For model training, go to experiments_woz directory and follow the steps below:

### Step 1: Supervised Learning

    - sl_word: train a standard encoder decoder model using supervised learning (SL)
    - sl_cat: train a latent action model with categorical latetn varaibles using SL.
    - sl_gauss: train a latent action model with gaussian latent varaibles using SL.

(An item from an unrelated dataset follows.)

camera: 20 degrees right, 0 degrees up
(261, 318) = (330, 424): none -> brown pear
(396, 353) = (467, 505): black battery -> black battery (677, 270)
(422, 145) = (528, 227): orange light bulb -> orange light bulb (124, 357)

### Step 2: Reinforcement Learning
Set the system model folder path in the script:
       
    folder = '2019-04-15-12-43-05-sl_cat'
    epoch_id = '8'

And then set the user model folder path in the script
    
    sim_epoch_id = '5'
    simulator_folder = '2019-04-15-12-43-38-sl_word'  # set to the log folder of the user model

Each script is used for:

    - reinforce_word: fine tune a pretrained model with word-level policy gradient (PG)
    - reinforce_cat: fine tune a pretrained categorical latent action model with latent-level PG.
    - reinforce_gauss: fine tune a pretrained gaussian latent action model with latent-level PG.